§ WHAT IS NEEDED:
Leaving out the pictures, copy each record below exactly.

§ EXTRACTED ENTRIES:

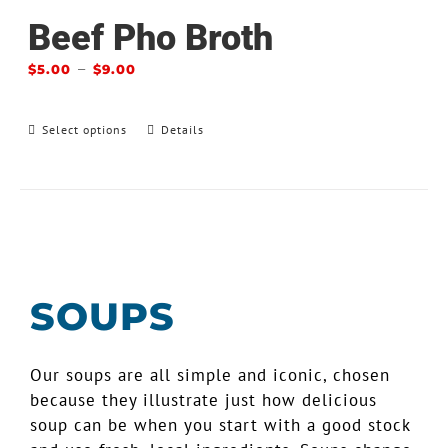
Beef Pho Broth
–
$
5.00
$
9.00
Select options
Details
SOUPS
Our soups are all simple and iconic, chosen
because they illustrate just how delicious
soup can be when you start with a good stock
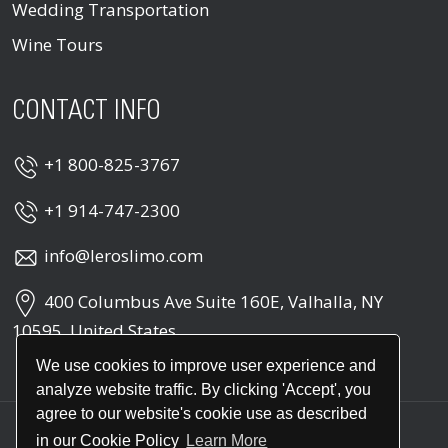
Wedding Transportation
Wine Tours
CONTACT INFO
+1 800-825-3767
+1 914-747-2300
info@leroslimo.com
400 Columbus Ave Suite 160E, Valhalla, NY
10595, United States
We use cookies to improve user experience and
analyze website traffic. By clicking 'Accept', you
agree to our website's cookie use as described
in our Cookie Policy
Learn More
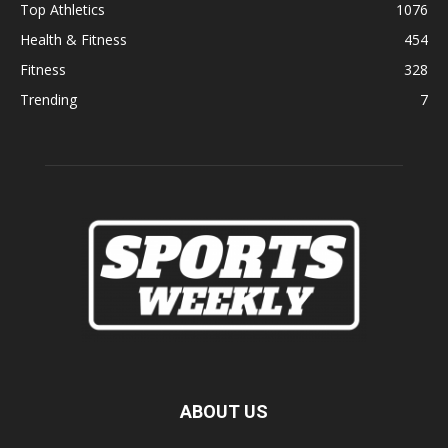
Top Athletics
1076
Health & Fitness
454
Fitness
328
Trending
7
ABOUT US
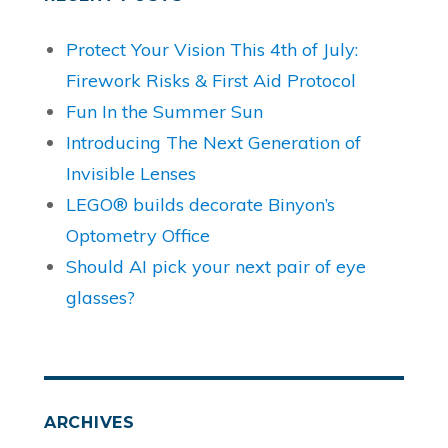
Protect Your Vision This 4th of July:
Firework Risks & First Aid Protocol
Fun In the Summer Sun
Introducing The Next Generation of
Invisible Lenses
LEGO® builds decorate Binyon’s
Optometry Office
Should AI pick your next pair of eye
glasses?
ARCHIVES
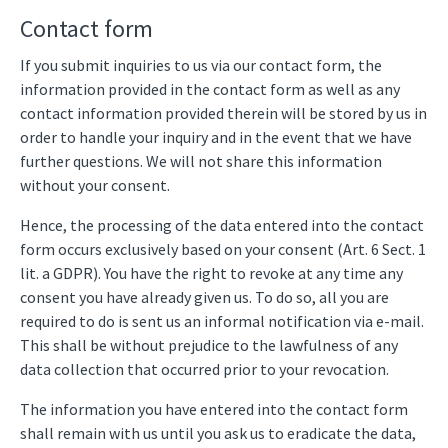
Contact form
If you submit inquiries to us via our contact form, the
information provided in the contact form as well as any
contact information provided therein will be stored by us in
order to handle your inquiry and in the event that we have
further questions. We will not share this information
without your consent.
Hence, the processing of the data entered into the contact
form occurs exclusively based on your consent (Art. 6 Sect. 1
lit. a GDPR). You have the right to revoke at any time any
consent you have already given us. To do so, all you are
required to do is sent us an informal notification via e-mail.
This shall be without prejudice to the lawfulness of any
data collection that occurred prior to your revocation.
The information you have entered into the contact form
shall remain with us until you ask us to eradicate the data,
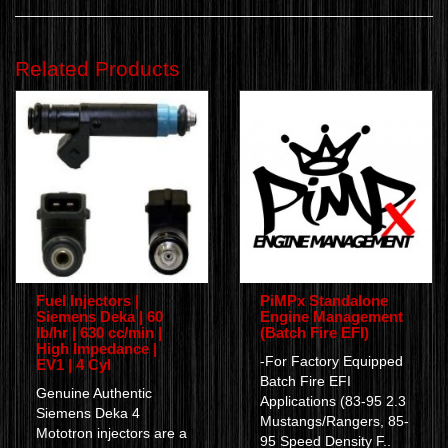
Related Products
Fuel Injectors |
PiMPx Standalone
Siemens Deka | 60
Engine Management
lb/hr | 630 cc/min |
(Batch Fire EFI)
High Impedance |
-For Factory Equipped
EV1 | 4 Cyl
Batch Fire EFI
Genuine Authentic
Applications (83-95 2.3
Siemens Deka 4
Mustangs/Rangers, 85-
Mototron injectors are a
95 Speed Density F..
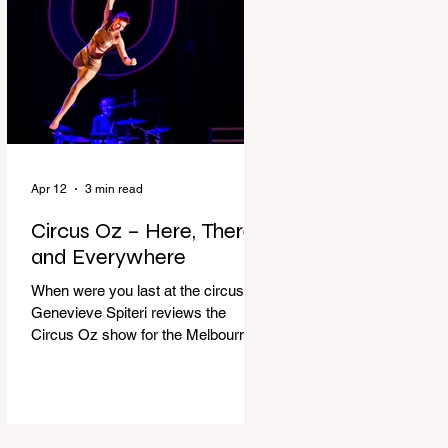
dressing gown and bolting out the
front door, down our one-step
veranda. Dad must still be asleep.
That man c
Apr 12
3 min read
Circus Oz – Here, There
and Everywhere
When were you last at the circus?
Genevieve Spiteri reviews the
Circus Oz show for the Melbourne
International Comedy Festival.
When was the last time you went to
the circus? Do you remember the
incredible acrobatics and hilarious
antics of the performers? Now is the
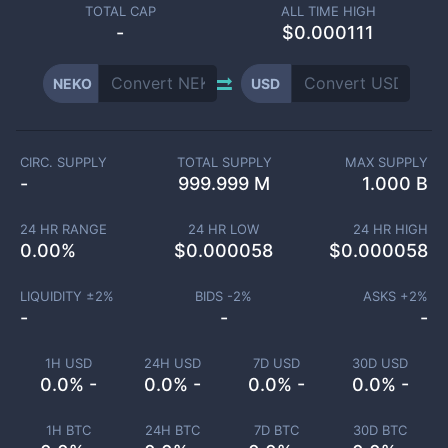
TOTAL CAP
ALL TIME HIGH
-
$0.000111
NEKO
USD
CIRC. SUPPLY
TOTAL SUPPLY
MAX SUPPLY
-
999.999 M
1.000 B
24 HR RANGE
24 HR LOW
24 HR HIGH
0.00
%
$
0.000058
$
0.000058
LIQUIDITY ±
2
%
BIDS -
2
%
ASKS +
2
%
-
-
-
1H USD
24H USD
7D USD
30D USD
0.0% -
0.0% -
0.0% -
0.0% -
1H BTC
24H BTC
7D BTC
30D BTC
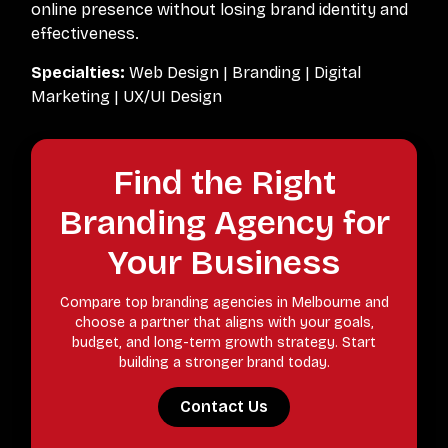
online presence without losing brand identity and
effectiveness.
Specialties:
Web Design | Branding | Digital
Marketing | UX/UI Design
Find the Right
Branding Agency for
Your Business
Compare top branding agencies in Melbourne and
choose a partner that aligns with your goals,
budget, and long-term growth strategy. Start
building a stronger brand today.
Contact Us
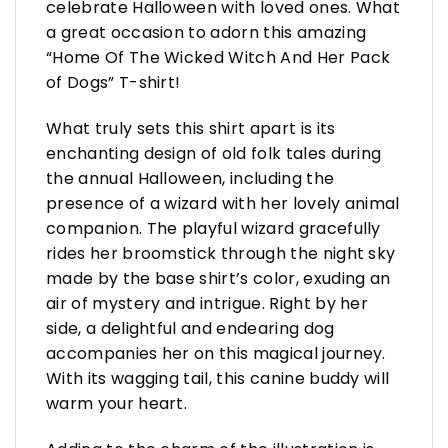
celebrate Halloween with loved ones. What
a great occasion to adorn this amazing
“Home Of The Wicked Witch And Her Pack
of Dogs” T-shirt!
What truly sets this shirt apart is its
enchanting design of old folk tales during
the annual Halloween, including the
presence of a wizard with her lovely animal
companion. The playful wizard gracefully
rides her broomstick through the night sky
made by the base shirt’s color, exuding an
air of mystery and intrigue. Right by her
side, a delightful and endearing dog
accompanies her on this magical journey.
With its wagging tail, this canine buddy will
warm your heart.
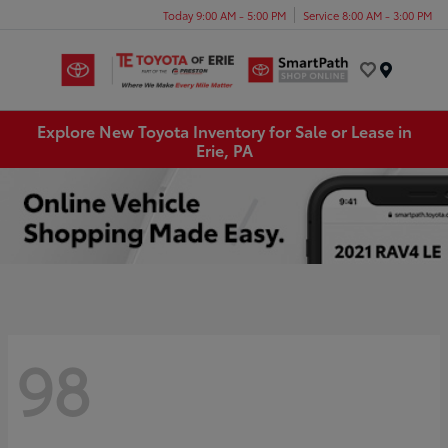
Today 9:00 AM - 5:00 PM
Service 8:00 AM - 3:00 PM
Menu
Explore New Toyota Inventory for Sale or Lease in
Erie, PA
98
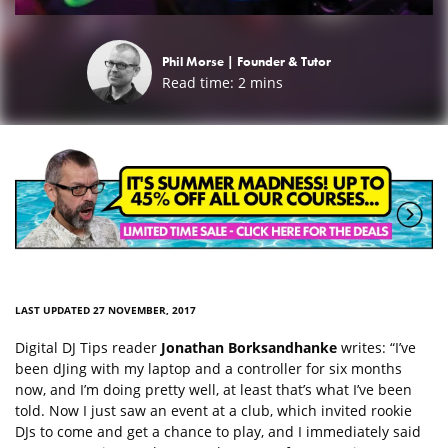
Phil Morse |
Founder & Tutor
Read time:
2
mins
LAST UPDATED 27 NOVEMBER, 2017
Digital DJ Tips reader
Jonathan Borksandhanke
writes: “I’ve
been dJing with my laptop and a controller for six months
now, and I’m doing pretty well, at least that’s what I’ve been
told. Now I just saw an event at a club, which invited rookie
DJs to come and get a chance to play, and I immediately said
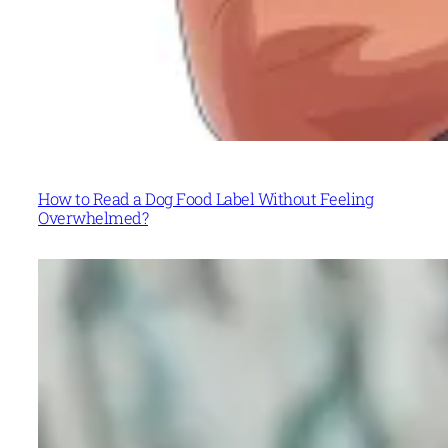
How to Read a Dog Food Label Without Feeling
Overwhelmed?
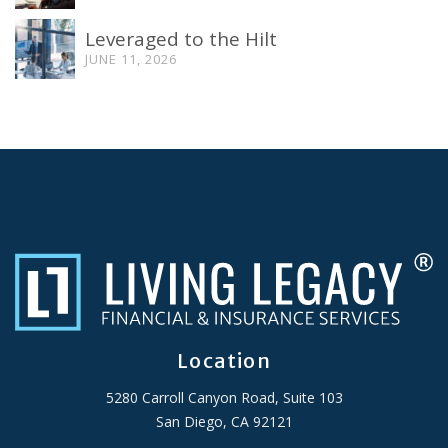
Leveraged to the Hilt
JUNE 11, 2026
Location
5280 Carroll Canyon Road, Suite 103
San Diego, CA 92121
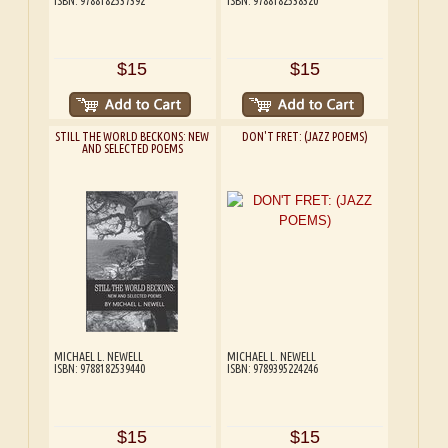
ISBN: 9788182537392
ISBN: 9788182538320
$15
$15
STILL THE WORLD BECKONS: NEW
DON'T FRET: (JAZZ POEMS)
AND SELECTED POEMS
MICHAEL L. NEWELL
MICHAEL L. NEWELL
ISBN: 9788182539440
ISBN: 9789395224246
$15
$15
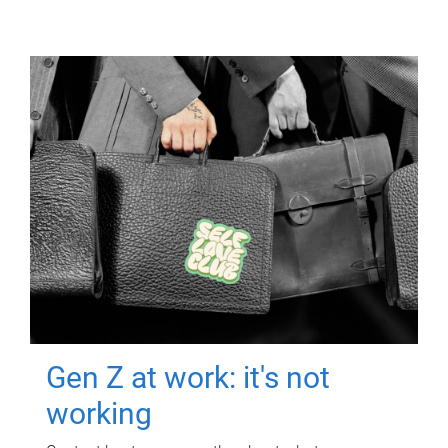
Gen Z at work: it's not
working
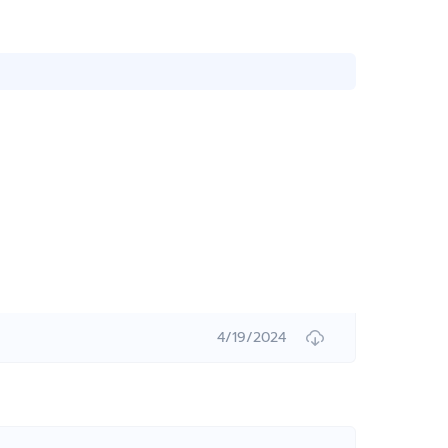
4/19/2024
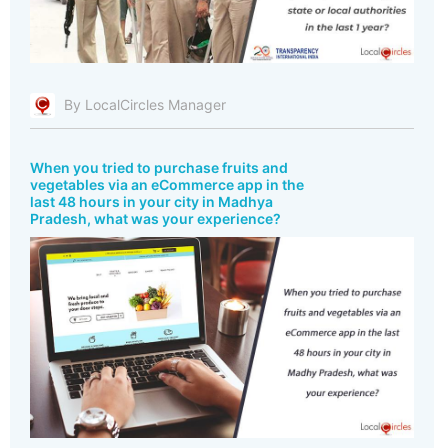
By LocalCircles Manager
When you tried to purchase fruits and
vegetables via an eCommerce app in the
last 48 hours in your city in Madhya
Pradesh, what was your experience?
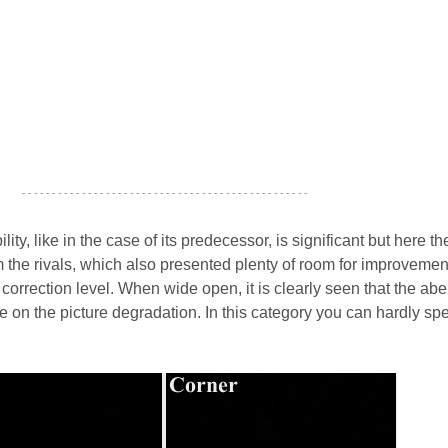
- - - - - - - - - - - - - - - - - - - - - - - - - - - - - - - - - - - - - - - - - - - - - - - -
ity, like in the case of its predecessor, is significant but here th
om the rivals, which also presented plenty of room for improveme
 correction level. When wide open, it is clearly seen that the abe
ce on the picture degradation. In this category you can hardly sp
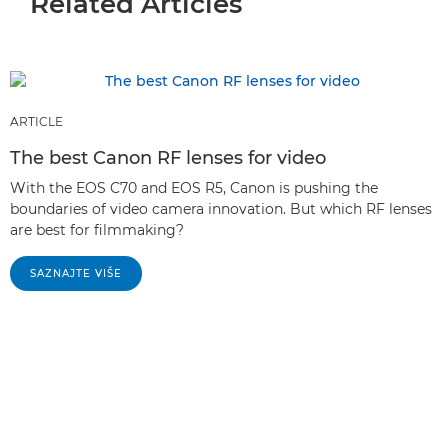
Related Articles
ARTICLE
The best Canon RF lenses for video
With the EOS C70 and EOS R5, Canon is pushing the
boundaries of video camera innovation. But which RF lenses
are best for filmmaking?
SAZNAJTE VIŠE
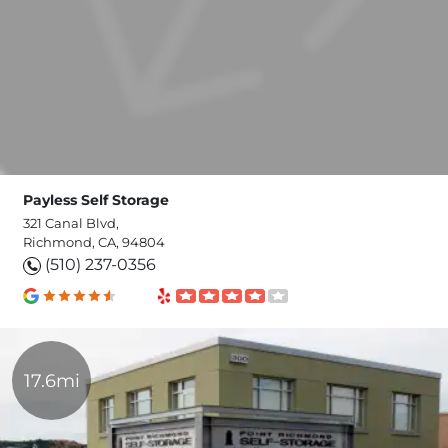
Payless Self Storage
321 Canal Blvd,
Richmond, CA, 94804
(510) 237-0356
17.6mi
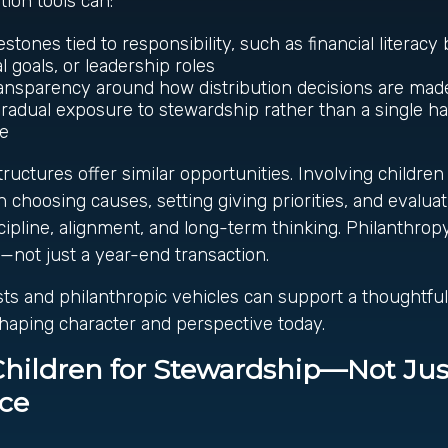
tion tools can:
estones tied to responsibility, such as financial literac
l goals, or leadership roles
ransparency around how distribution decisions are ma
gradual exposure to stewardship rather than a single ha
ge
tructures offer similar opportunities. Involving children
n choosing causes, setting giving priorities, and evalua
cipline, alignment, and long-term thinking. Philanthro
—not just a year-end transaction.
usts and philanthropic vehicles can support a thoughtful
shaping character and perspective today.
Children for Stewardship—Not Jus
nce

§ COMPLETED TASK:
Beef Pho Broth
–
$
5.00
$
9.00
Select options
Details
SOUPS
Our soups are all simple and iconic, chosen
because they illustrate just how delicious
soup can be when you start with a good stock
Wedding Transportation
Wine Tours
CONTACT INFO
+1 800-825-3767
+1 914-747-2300
info@leroslimo.com
400 Columbus Ave Suite 160E, Valhalla, NY
10595, United States
We use cookies to improve user experience and
analyze website traffic. By clicking 'Accept', you
agree to our website's cookie use as described
in our Cookie Policy
Learn More
Top Athletics
1076
Health & Fitness
454
Fitness
328
Trending
7
ABOUT US
Protect Your Vision This 4th of July:
Firework Risks & First Aid Protocol
Fun In the Summer Sun
Introducing The Next Generation of
Invisible Lenses
LEGO® builds decorate Binyon’s
Optometry Office
Should AI pick your next pair of eye
glasses?
ARCHIVES
Contact form
If you submit inquiries to us via our contact form, the
information provided in the contact form as well as any
contact information provided therein will be stored by us in
order to handle your inquiry and in the event that we have
further questions. We will not share this information
without your consent.
Hence, the processing of the data entered into the contact
form occurs exclusively based on your consent (Art. 6 Sect. 1
lit. a GDPR). You have the right to revoke at any time any
consent you have already given us. To do so, all you are
required to do is sent us an informal notification via e-mail.
This shall be without prejudice to the lawfulness of any
data collection that occurred prior to your revocation.
The information you have entered into the contact form
shall remain with us until you ask us to eradicate the data,
Related Products
Fuel Injectors |
PiMPx Standalone
Siemens Deka | 60
Engine Management
lb/hr | 630 cc/min |
(Batch Fire EFI)
High Impedance |
-For Factory Equipped
EV1 | 4 Cyl
Batch Fire EFI
Genuine Authentic
Applications (83-95 2.3
Siemens Deka 4
Mustangs/Rangers, 85-
Mototron injectors are a
95 Speed Density F..
dressing gown and bolting out the
front door, down our one-step
veranda. Dad must still be asleep.
That man c
Apr 12
3 min read
Circus Oz – Here, There
and Everywhere
When were you last at the circus?
Genevieve Spiteri reviews the
Circus Oz show for the Melbourne
International Comedy Festival.
When was the last time you went to
the circus? Do you remember the
incredible acrobatics and hilarious
antics of the performers? Now is the
TOTAL CAP
ALL TIME HIGH
-
$0.000111
NEKO
USD
CIRC. SUPPLY
TOTAL SUPPLY
MAX SUPPLY
-
999.999 M
1.000 B
24 HR RANGE
24 HR LOW
24 HR HIGH
0.00
%
$
0.000058
$
0.000058
LIQUIDITY ±
2
%
BIDS -
2
%
ASKS +
2
%
-
-
-
1H USD
24H USD
7D USD
30D USD
0.0% -
0.0% -
0.0% -
0.0% -
1H BTC
24H BTC
7D BTC
30D BTC
online presence without losing brand identity and
effectiveness.
Specialties:
Web Design | Branding | Digital
Marketing | UX/UI Design
Find the Right
Branding Agency for
Your Business
Compare top branding agencies in Melbourne and
choose a partner that aligns with your goals,
budget, and long-term growth strategy. Start
building a stronger brand today.
Contact Us
celebrate Halloween with loved ones. What
a great occasion to adorn this amazing
“Home Of The Wicked Witch And Her Pack
of Dogs” T-shirt!
What truly sets this shirt apart is its
enchanting design of old folk tales during
the annual Halloween, including the
presence of a wizard with her lovely animal
companion. The playful wizard gracefully
rides her broomstick through the night sky
made by the base shirt’s color, exuding an
air of mystery and intrigue. Right by her
side, a delightful and endearing dog
accompanies her on this magical journey.
With its wagging tail, this canine buddy will
warm your heart.
Today 9:00 AM - 5:00 PM
Service 8:00 AM - 3:00 PM
Menu
Explore New Toyota Inventory for Sale or Lease in
Erie, PA
98
Phil Morse |
Founder & Tutor
Read time:
2
mins
LAST UPDATED 27 NOVEMBER, 2017
Digital DJ Tips reader
Jonathan Borksandhanke
writes: “I’ve
been dJing with my laptop and a controller for six months
now, and I’m doing pretty well, at least that’s what I’ve been
told. Now I just saw an event at a club, which invited rookie
DJs to come and get a chance to play, and I immediately said
How to Read a Dog Food Label Without Feeling
Overwhelmed?
Leveraged to the Hilt
JUNE 11, 2026
Location
5280 Carroll Canyon Road, Suite 103
San Diego, CA 92121
ISBN: 9788182537392
ISBN: 9788182538320
$15
$15
STILL THE WORLD BECKONS: NEW
DON'T FRET: (JAZZ POEMS)
AND SELECTED POEMS
MICHAEL L. NEWELL
MICHAEL L. NEWELL
ISBN: 9788182539440
ISBN: 9789395224246
$15
$15
Gen Z at work: it's not
working
4/19/2024
By LocalCircles Manager
When you tried to purchase fruits and
vegetables via an eCommerce app in the
last 48 hours in your city in Madhya
Pradesh, what was your experience?
- - - - - - - - - - - - - - - - - - - - - - - - - - - - - - - - - - - - - - - - - - - - - - - -
ity, like in the case of its predecessor, is significant but here th
om the rivals, which also presented plenty of room for improveme
 correction level. When wide open, it is clearly seen that the abe
ce on the picture degradation. In this category you can hardly sp
Related Articles
ARTICLE
The best Canon RF lenses for video
With the EOS C70 and EOS R5, Canon is pushing the
boundaries of video camera innovation. But which RF lenses
are best for filmmaking?
SAZNAJTE VIŠE
Payless Self Storage
321 Canal Blvd,
Richmond, CA, 94804
(510) 237-0356
17.6mi
tion tools can:
estones tied to responsibility, such as financial literac
l goals, or leadership roles
ransparency around how distribution decisions are ma
gradual exposure to stewardship rather than a single ha
ge
tructures offer similar opportunities. Involving children
n choosing causes, setting giving priorities, and evalua
cipline, alignment, and long-term thinking. Philanthro
—not just a year-end transaction.
usts and philanthropic vehicles can support a thoughtful
shaping character and perspective today.
Children for Stewardship—Not Jus
nce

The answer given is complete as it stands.